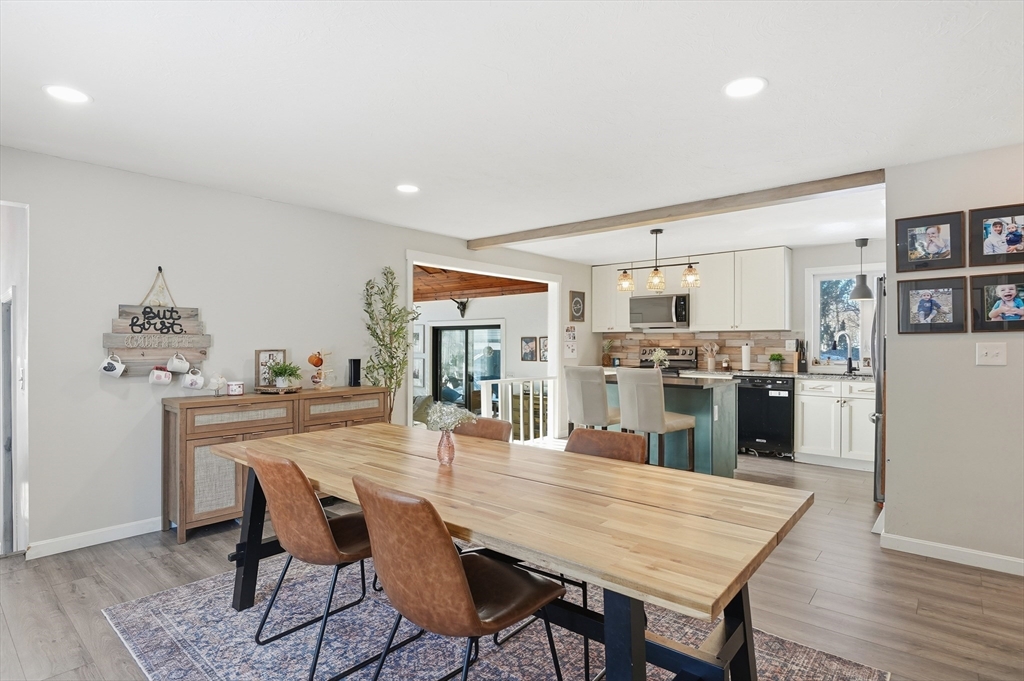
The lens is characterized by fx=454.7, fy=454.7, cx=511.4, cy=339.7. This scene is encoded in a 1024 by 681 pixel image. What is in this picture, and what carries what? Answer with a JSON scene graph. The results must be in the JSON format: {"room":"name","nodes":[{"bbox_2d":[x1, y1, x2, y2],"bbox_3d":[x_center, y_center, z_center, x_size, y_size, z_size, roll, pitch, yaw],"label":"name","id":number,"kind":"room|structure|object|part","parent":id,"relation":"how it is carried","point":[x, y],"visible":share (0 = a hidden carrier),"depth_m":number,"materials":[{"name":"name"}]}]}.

-=-=-

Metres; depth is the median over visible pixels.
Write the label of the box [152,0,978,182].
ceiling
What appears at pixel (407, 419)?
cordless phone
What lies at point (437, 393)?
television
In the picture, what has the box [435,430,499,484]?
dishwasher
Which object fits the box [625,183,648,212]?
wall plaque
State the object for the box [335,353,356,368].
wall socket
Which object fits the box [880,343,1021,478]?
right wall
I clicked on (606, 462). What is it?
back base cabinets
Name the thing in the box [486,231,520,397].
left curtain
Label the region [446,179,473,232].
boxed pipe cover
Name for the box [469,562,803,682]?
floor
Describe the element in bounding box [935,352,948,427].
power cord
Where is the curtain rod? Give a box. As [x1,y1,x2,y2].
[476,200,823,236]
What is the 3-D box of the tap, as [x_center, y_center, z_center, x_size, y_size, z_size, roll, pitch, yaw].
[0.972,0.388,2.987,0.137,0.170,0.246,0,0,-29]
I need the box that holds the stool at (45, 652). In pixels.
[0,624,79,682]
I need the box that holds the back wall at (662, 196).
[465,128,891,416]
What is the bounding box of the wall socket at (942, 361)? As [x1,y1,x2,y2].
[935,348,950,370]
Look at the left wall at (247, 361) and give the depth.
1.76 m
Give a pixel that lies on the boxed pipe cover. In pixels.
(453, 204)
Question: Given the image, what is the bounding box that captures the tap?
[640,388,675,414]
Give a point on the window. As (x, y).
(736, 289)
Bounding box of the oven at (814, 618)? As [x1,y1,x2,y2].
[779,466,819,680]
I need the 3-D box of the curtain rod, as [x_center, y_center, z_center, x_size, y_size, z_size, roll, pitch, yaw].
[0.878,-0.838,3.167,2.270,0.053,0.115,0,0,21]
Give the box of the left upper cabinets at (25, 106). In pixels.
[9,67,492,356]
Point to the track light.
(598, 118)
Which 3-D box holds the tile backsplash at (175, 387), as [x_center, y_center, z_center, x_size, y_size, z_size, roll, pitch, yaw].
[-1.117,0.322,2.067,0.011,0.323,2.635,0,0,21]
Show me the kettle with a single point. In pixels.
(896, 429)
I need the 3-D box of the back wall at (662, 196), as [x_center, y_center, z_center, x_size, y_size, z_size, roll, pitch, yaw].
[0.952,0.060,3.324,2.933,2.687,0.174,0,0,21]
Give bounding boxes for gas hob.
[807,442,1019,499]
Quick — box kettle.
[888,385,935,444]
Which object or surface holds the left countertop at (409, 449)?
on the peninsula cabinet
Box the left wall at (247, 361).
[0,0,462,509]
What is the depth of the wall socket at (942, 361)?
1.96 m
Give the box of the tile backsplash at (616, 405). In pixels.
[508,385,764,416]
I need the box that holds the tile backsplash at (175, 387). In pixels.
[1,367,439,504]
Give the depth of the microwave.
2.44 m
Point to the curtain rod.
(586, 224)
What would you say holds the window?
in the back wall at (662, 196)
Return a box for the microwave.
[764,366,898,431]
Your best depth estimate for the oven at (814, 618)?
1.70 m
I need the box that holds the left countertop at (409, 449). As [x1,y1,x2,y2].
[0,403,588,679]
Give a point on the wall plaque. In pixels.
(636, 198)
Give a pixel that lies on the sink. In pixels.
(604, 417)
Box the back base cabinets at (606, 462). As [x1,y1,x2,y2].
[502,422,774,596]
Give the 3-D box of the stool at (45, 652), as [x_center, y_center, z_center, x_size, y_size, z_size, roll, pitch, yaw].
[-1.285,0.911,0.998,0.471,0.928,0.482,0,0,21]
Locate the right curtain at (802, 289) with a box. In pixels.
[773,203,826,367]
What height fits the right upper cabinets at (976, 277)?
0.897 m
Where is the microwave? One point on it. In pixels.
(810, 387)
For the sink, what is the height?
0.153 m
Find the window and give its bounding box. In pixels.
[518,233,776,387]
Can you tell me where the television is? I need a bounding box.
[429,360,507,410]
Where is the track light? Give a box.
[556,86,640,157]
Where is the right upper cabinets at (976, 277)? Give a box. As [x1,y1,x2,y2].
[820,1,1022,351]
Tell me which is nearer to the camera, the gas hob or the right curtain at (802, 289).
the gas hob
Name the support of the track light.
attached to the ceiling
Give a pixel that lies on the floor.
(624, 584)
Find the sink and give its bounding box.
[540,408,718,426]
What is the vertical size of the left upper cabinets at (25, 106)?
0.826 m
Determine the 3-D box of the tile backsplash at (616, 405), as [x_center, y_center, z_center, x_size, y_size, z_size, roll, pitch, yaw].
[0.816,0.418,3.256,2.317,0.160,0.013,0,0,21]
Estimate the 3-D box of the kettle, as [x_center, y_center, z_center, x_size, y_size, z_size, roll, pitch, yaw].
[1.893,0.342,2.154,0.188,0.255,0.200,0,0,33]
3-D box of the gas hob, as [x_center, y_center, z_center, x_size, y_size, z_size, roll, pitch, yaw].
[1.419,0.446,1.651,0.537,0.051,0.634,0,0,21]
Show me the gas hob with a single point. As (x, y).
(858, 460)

-=-=-

- Your instructions
Find the word "visible" in the listing above, then copy each line where it turns up.

- Response to the task
The lens is characterized by fx=454.7, fy=454.7, cx=511.4, cy=339.7. This scene is encoded in a 1024 by 681 pixel image. What is in this picture, and what carries what? Answer with a JSON scene graph. The results must be in the JSON format: {"room":"name","nodes":[{"bbox_2d":[x1, y1, x2, y2],"bbox_3d":[x_center, y_center, z_center, x_size, y_size, z_size, roll, pitch, yaw],"label":"name","id":number,"kind":"room|structure|object|part","parent":id,"relation":"how it is carried","point":[x, y],"visible":share (0 = a hidden carrier),"depth_m":number,"materials":[{"name":"name"}]}]}.
Metres; depth is the median over visible pixels.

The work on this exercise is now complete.